The Hollywood Reporter this week details the account of Bob Iger, the CEO of the Walt Disney Company, and his retirement announcement in two years time; bringing up once again the question of succession for one of the Big Six studios. Unlike the Paramount situation, Disney is a thriving company with several franchises, and thus, is able to survive a transition of power, given the right person takes the job. THR provides the setup:
“ronically, the CEO is trapped in the same vise as his predecessor, Michael Eisner, who named Michael Ovitz his No. 2 in 1995, only to fire him a little more than a year later, with a subsequent settlement of more than $140 million”
On potential candidates:
“But by Wall Street consensus, no internal candidate has emerged as a clear heir apparent since Disney jettisoned Iger’s first pick, Tom Staggs, in 2015. While Ben Sherwood, who serves as co-chair of Disney Media Networks and president of Disney/ABC Television, oversees a key profit center, it’s unclear whether Iger favors him. Bob Chapek, who chairs Disney’s parks and resorts, has broad experience and also appears to have Iger’s trust; James Pitaro, the head of consumer products and interactive media, has digital experience, having served as head of Yahoo Media; and CFO Christine McCarthy has been working closely with Iger but lacks operational experience”

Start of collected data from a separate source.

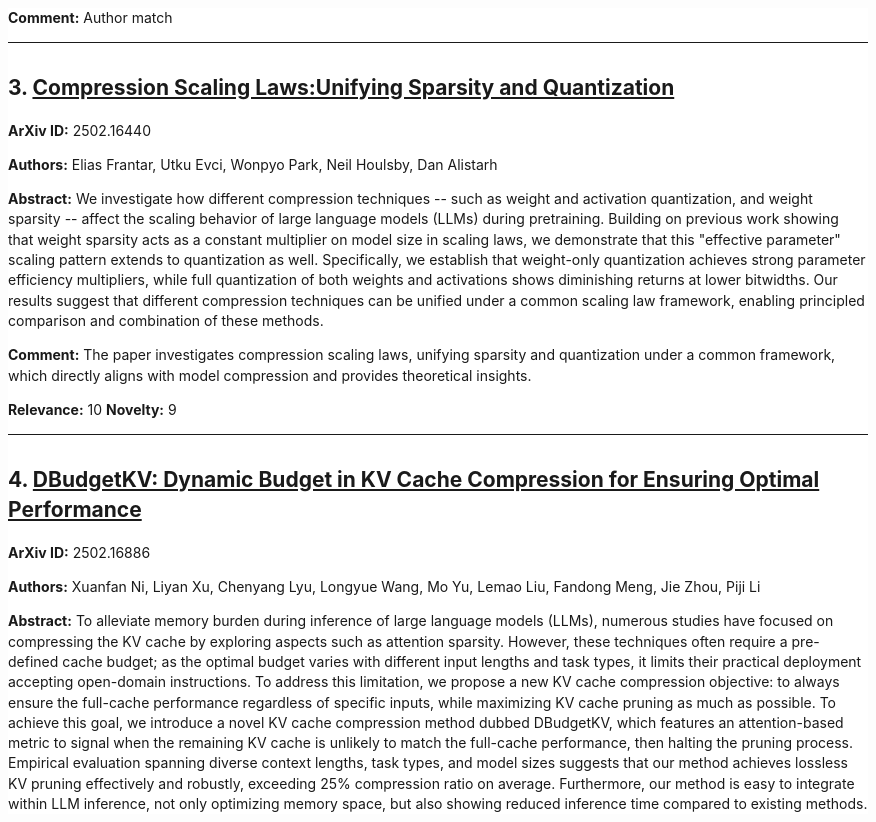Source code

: **Comment:** Author match



---

## 3. [Compression Scaling Laws:Unifying Sparsity and Quantization](https://arxiv.org/abs/2502.16440) <a id="link3"></a>

**ArXiv ID:** 2502.16440

**Authors:** Elias Frantar, Utku Evci, Wonpyo Park, Neil Houlsby, Dan Alistarh

**Abstract:** We investigate how different compression techniques -- such as weight and activation quantization, and weight sparsity -- affect the scaling behavior of large language models (LLMs) during pretraining. Building on previous work showing that weight sparsity acts as a constant multiplier on model size in scaling laws, we demonstrate that this "effective parameter" scaling pattern extends to quantization as well. Specifically, we establish that weight-only quantization achieves strong parameter efficiency multipliers, while full quantization of both weights and activations shows diminishing returns at lower bitwidths. Our results suggest that different compression techniques can be unified under a common scaling law framework, enabling principled comparison and combination of these methods.

**Comment:** The paper investigates compression scaling laws, unifying sparsity and quantization under a common framework, which directly aligns with model compression and provides theoretical insights.

**Relevance:** 10
**Novelty:** 9

---

## 4. [DBudgetKV: Dynamic Budget in KV Cache Compression for Ensuring Optimal Performance](https://arxiv.org/abs/2502.16886) <a id="link4"></a>

**ArXiv ID:** 2502.16886

**Authors:** Xuanfan Ni, Liyan Xu, Chenyang Lyu, Longyue Wang, Mo Yu, Lemao Liu, Fandong Meng, Jie Zhou, Piji Li

**Abstract:** To alleviate memory burden during inference of large language models (LLMs), numerous studies have focused on compressing the KV cache by exploring aspects such as attention sparsity. However, these techniques often require a pre-defined cache budget; as the optimal budget varies with different input lengths and task types, it limits their practical deployment accepting open-domain instructions. To address this limitation, we propose a new KV cache compression objective: to always ensure the full-cache performance regardless of specific inputs, while maximizing KV cache pruning as much as possible. To achieve this goal, we introduce a novel KV cache compression method dubbed DBudgetKV, which features an attention-based metric to signal when the remaining KV cache is unlikely to match the full-cache performance, then halting the pruning process. Empirical evaluation spanning diverse context lengths, task types, and model sizes suggests that our method achieves lossless KV pruning effectively and robustly, exceeding 25% compression ratio on average. Furthermore, our method is easy to integrate within LLM inference, not only optimizing memory space, but also showing reduced inference time compared to existing methods.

On a personal level, Iger needs to pick someone he trusts and understands the needs of the company; which on some level is all of them; from this then Bob Chapek and Christine McCarthy seem to be the best bets for CEO, Chapek because of his park experience and Iger’s trust; and McCarthy because of her close work with Iger. Regardless, the success of a company is not based on the strengths and weaknesses of one individual; it is a collaborative effort one that requires, in the case of Disney, the support of its Board of Directors and the various department heads. It is unlikely that Disney will falter during the transition process, given the company’s history with corporate synergy and their business model, but what happens after 2019 will remain somewhat ambiguous; but it is perhaps an ambiguity that is worth it, for it presents opportunity and new potential directions, including exploring some old avenues worth a second pass.